Argonaut Gold (TSX: AR) shares gained 11% after an updated preliminary economic assessment (PEA) on the San Agustin gold-silver project in Mexico cut initial cost estimates 36% and improved returns.
The study envisions an open-pit heap-leach operation at San Agustin producing more than 80,000 equivalent oz. gold annually over 6.5 years. Expected start-up costs are US$42.6 million, down from the US$67-million estimate in the January 2015 PEA.
Argonaut’s president and CEO Peter Dougherty notes the cost reduction came from synergies with Argonaut’s producing El Castillo gold mine 10 km away, and higher throughputs over a shorter mine life.
The original study at San Agustin had outlined a 10.5-year operation, producing 50,400 equivalent oz. gold annually at cash costs of US$670 per oz. gold. Cash costs are now pegged at US$648 per oz. gold.
Daniel Symons, the company’s new vice-president of investor relations, says the operational synergies include using El Castillo’s excess equipment, while the original PEA examined building San Agustin as a stand-alone project.
“The previous PEA looked at it as if we sourced all brand-new equipment for the project,” Symons says.
Since the original study, Argonaut has completed additional exploration drilling, which has increased its confidence that it could expand the project’s existing resource. “We feel more comfortable with taking up the throughput,” Symons says.
Previously, the throughput was 7 million tonnes per year, including 6 million tonnes that would be processed through two-stage crushing and 1 million tonnes via one-stage crushing, using cyanide heap-leaching and carbon adsorption recovery.
“In the revised PEA we look to start at 6 million tonnes per annum, but partway through year two we bring in another crusher, and by the time we get to year three, we are running at 11 million tonnes per annum,” Symons says.
San Agustin’s second crusher would come from El Castillo, when mining there wraps up.

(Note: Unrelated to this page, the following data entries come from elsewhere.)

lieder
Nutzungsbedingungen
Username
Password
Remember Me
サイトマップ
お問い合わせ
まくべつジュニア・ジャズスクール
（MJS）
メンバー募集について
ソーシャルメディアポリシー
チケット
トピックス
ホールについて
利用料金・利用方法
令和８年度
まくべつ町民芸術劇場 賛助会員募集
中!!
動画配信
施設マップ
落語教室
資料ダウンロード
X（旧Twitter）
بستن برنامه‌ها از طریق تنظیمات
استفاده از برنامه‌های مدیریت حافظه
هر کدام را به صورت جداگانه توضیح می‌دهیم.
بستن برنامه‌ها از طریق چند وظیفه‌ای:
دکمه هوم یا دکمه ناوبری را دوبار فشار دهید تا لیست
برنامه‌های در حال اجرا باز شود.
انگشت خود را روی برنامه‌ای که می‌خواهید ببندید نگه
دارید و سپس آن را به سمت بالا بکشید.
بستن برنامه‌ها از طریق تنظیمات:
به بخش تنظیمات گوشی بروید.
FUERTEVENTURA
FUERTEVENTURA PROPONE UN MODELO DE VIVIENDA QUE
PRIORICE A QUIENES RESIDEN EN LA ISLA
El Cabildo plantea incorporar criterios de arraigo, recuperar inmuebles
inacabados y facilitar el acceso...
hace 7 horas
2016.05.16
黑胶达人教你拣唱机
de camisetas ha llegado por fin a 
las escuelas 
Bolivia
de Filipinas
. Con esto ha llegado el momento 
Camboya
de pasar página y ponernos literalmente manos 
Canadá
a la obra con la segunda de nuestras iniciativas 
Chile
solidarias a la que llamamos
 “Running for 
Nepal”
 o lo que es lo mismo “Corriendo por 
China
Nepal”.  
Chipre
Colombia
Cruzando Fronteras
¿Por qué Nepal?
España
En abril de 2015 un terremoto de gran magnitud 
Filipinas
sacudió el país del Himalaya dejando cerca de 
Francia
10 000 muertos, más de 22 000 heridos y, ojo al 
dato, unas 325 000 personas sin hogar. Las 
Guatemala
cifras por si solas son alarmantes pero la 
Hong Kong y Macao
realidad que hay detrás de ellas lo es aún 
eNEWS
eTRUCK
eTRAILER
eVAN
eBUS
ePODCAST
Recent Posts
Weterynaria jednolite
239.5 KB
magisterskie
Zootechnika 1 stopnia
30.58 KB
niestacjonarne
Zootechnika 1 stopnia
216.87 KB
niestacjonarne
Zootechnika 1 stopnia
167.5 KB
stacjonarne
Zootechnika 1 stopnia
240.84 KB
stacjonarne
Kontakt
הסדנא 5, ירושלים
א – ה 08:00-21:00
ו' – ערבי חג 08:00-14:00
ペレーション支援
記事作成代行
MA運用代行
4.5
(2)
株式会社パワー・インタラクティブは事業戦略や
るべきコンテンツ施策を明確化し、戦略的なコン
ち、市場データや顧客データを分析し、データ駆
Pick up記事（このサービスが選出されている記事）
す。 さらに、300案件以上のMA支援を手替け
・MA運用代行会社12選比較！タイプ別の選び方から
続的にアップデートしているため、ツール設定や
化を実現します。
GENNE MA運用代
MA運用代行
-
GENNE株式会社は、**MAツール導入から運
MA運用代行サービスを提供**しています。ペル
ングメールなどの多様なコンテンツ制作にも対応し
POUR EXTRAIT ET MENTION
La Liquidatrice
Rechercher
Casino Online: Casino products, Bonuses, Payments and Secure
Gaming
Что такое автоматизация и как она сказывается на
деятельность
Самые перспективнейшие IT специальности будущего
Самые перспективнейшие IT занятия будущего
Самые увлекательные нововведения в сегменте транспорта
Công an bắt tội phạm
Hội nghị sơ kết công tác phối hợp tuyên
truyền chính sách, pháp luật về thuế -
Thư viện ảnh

The mine has a 3.5-year life.
Projected sustaining costs are now US$42.2 million, up from the previous US$23.4 million. Despite the increase, total life-of-mine capital has decreased 6% to US$84.4 million.

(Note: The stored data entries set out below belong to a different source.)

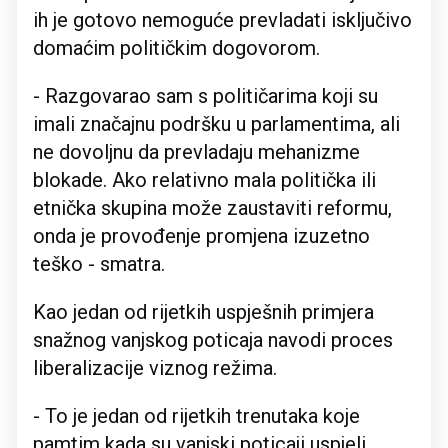
ih je gotovo nemoguće prevladati isključivo
domaćim političkim dogovorom.
- Razgovarao sam s političarima koji su
imali značajnu podršku u parlamentima, ali
ne dovoljnu da prevladaju mehanizme
blokade. Ako relativno mala politička ili
etnička skupina može zaustaviti reformu,
onda je provođenje promjena izuzetno
teško - smatra.
Kao jedan od rijetkih uspješnih primjera
snažnog vanjskog poticaja navodi proces
liberalizacije viznog režima.
- To je jedan od rijetkih trenutaka koje
pamtim kada su vanjski poticaji uspjeli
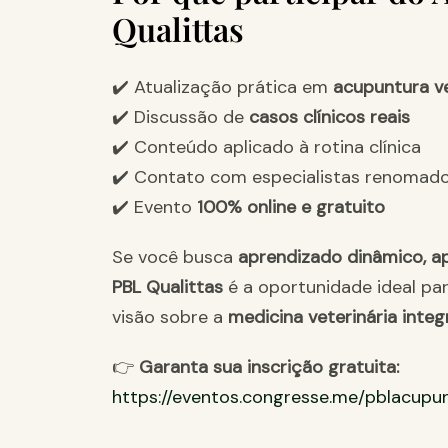
Qualittas
✔️ Atualização prática em
acupuntura ve
✔️ Discussão de
casos clínicos reais
✔️ Conteúdo aplicado à rotina clínica
✔️ Contato com especialistas renomad
✔️ Evento
100% online e gratuito
Se você busca
aprendizado dinâmico, a
PBL Qualittas
é a oportunidade ideal par
visão sobre a
medicina veterinária integ
👉
Garanta sua inscrição gratuita:
https://eventos.congresse.me/pblacupu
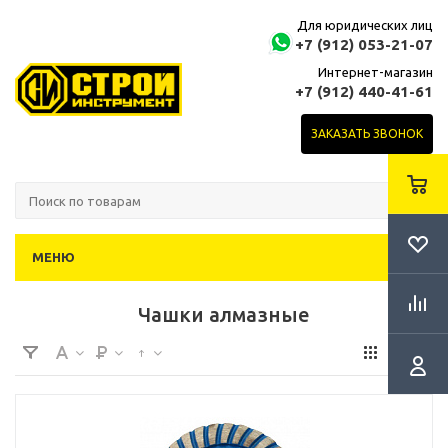
Для юридических лиц
+7 (912) 053-21-07
Интернет-магазин
+7 (912) 440-41-61
ЗАКАЗАТЬ ЗВОНОК
МЕНЮ
Чашки алмазные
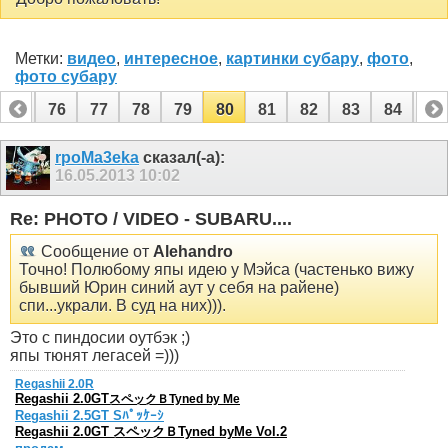
Метки:
видео
,
интересное
,
картинки субару
,
фото
,
фото субару
75
76
77
78
79
80
81
82
83
84
85
95
96
rpoMa3eka
сказал(-а):
16.05.2013
10:02
Re: PHOTO / VIDEO - SUBARU....
Сообщение от
Alehandro
Точно! Полюбому япы идею у Мэйса (частенько вижу
бывший Юрин синий аут у себя на райене)
спи...украли. В суд на них))).
Это с пиндосии оутбэк ;)
япы тюнят легасей =)))
Regashii 2.0R
Regashii 2.0GT
スペックＢTyned by Me
Regashii 2.5GT Sﾊﾟｯｹｰｼ
Regashii 2.0GT スペックＢTyned byMe Vol.2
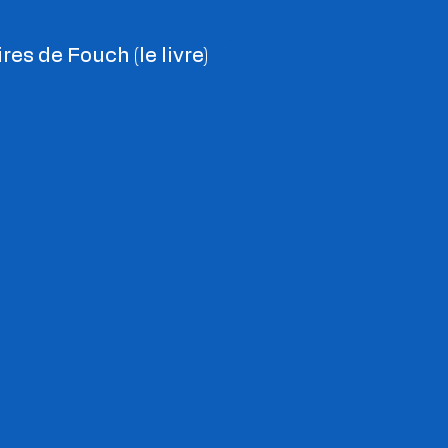
res de Fouch (le livre)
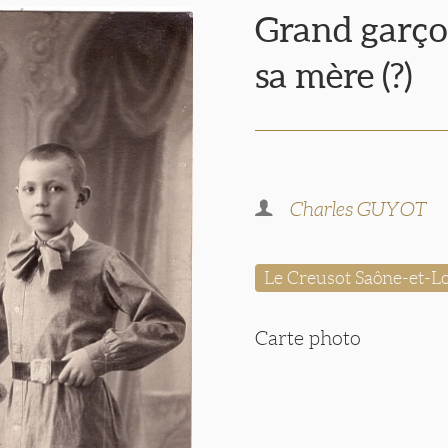
Grand garço
sa mère (?)
Charles GUYOT
Le Creusot Saône-et-Lo
Carte photo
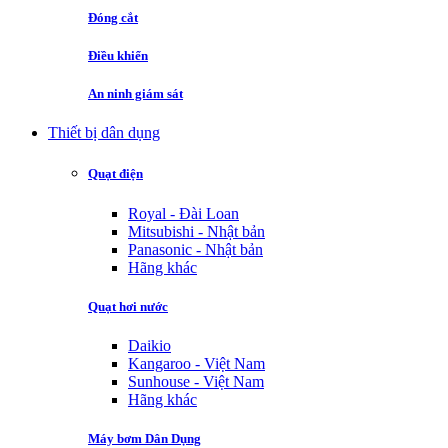
Đóng cắt
Điều khiển
An ninh giám sát
Thiết bị dân dụng
Quạt điện
Royal - Đài Loan
Mitsubishi - Nhật bản
Panasonic - Nhật bản
Hãng khác
Quạt hơi nước
Daikio
Kangaroo - Việt Nam
Sunhouse - Việt Nam
Hãng khác
Máy bơm Dân Dụng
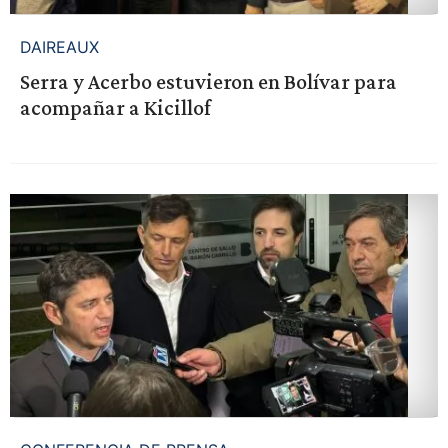
DAIREAUX
Serra y Acerbo estuvieron en Bolívar para
acompañar a Kicillof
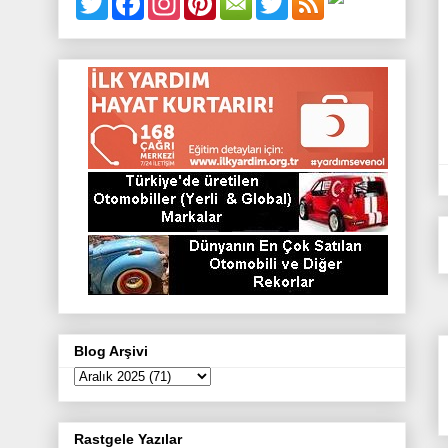
w
a
n
i
w
i
c
s
n
i
t
e
t
t
t
t
b
a
e
t
e
o
g
r
e
r
o
r
e
r
k
a
s
m
t
Blog Arşivi
Rastgele Yazılar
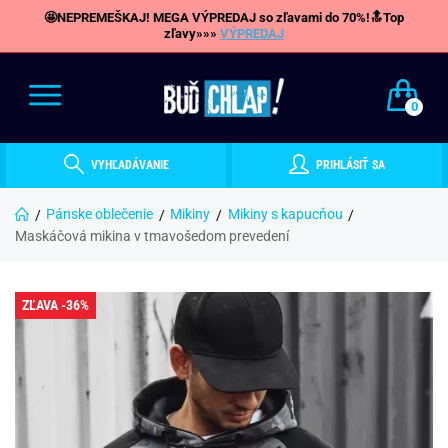
🤩NEPREMEŠKAJ! MEGA VÝPREDAJ so zľavami do 70%!🔝Top
zľavy»»»
VÝPREDAJ
0
VYHĽADÁVANIE
PRIHLÁSIŤ SA
Pánske oblečenie
Mikiny
Mikiny s kapucňou
Maskáčová mikina v tmavošedom prevedení
ZĽAVA -36%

The changes have led to improved economics. Based on metal prices of US$1,200 per oz. gold and US$15 per oz. silver, San Agustin has an after-tax net present value (NPV) of US$89.9 million at a 5% discount rate, and a 50% after-tax internal rate of return (IRR). This compares to a US$70.2-million NPV and 22% IRR in the previous study, which used a slightly higher silver price.

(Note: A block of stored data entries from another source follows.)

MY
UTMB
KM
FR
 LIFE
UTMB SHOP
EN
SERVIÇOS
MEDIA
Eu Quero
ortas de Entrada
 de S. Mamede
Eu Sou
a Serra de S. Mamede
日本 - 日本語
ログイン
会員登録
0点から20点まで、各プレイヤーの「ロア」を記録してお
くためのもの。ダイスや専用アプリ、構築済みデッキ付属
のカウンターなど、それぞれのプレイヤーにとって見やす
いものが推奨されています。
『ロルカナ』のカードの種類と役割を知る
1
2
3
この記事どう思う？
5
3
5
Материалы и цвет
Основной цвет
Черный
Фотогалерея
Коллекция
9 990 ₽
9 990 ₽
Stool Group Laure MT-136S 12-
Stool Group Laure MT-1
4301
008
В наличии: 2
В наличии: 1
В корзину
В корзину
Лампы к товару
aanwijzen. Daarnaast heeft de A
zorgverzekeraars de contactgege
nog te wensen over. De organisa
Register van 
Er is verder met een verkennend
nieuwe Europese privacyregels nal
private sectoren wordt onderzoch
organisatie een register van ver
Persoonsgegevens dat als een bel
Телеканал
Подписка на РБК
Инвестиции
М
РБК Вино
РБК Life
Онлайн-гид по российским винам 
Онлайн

While the junior could likely cover San Agustin’s development with its current cash position ($46 million at the end of 2015) and projected 2016 cash flow, it has lined up a new US$30-million revolving credit facility.
Given the facility’s low holding costs, Symons describes it as a “safety net” for San Agustin, in case the gold price declines later in the year and the company does not hit its projected cash flows.
Argonaut has already received an approval for San Agustin’s environmental impact study. It intends to make a construction decision in the second half of 2016, after acquiring more land to build a leach pad and receiving the change-in-use soil permit.
“It’s less than a year from dropping a flag on construction to pouring gold, because all we are doing is building a leach pad and moving some equipment down the road,” Symons says, adding that he doesn’t expect the company will complete another economic study.
“It is very cookie cutter to what we are already doing, so that is what gives us a lot of confidence with the project, and why we wanted to acquire it in the first place.”
Argonaut picked up San Agustin from Silver Standard Resources (TSX: SSO; NASDAQ: SSRI) for $75 million in December 2013.
Based on a 2014 resource estimate, San Agustin has 82.2 million indicated tonnes grading 0.32 gram gold and 10.7 grams silver per tonne for 845,000 oz. gold and 28.3 million oz. silver. It has another 7 million inferred tonnes grading 0.29 gram gold and 11 grams silver for 65,000 oz. gold and 2.5 million oz. silver.
Both PEAs excluded the inferred resource. The revised study contemplates producing a total of 488,000 oz. gold and 3.8 million oz. silver from the indicated resource. The life-of-mine strip ratio is 0.4-to-1.
Argonaut closed April 29 up 30¢ at $2.94 per share.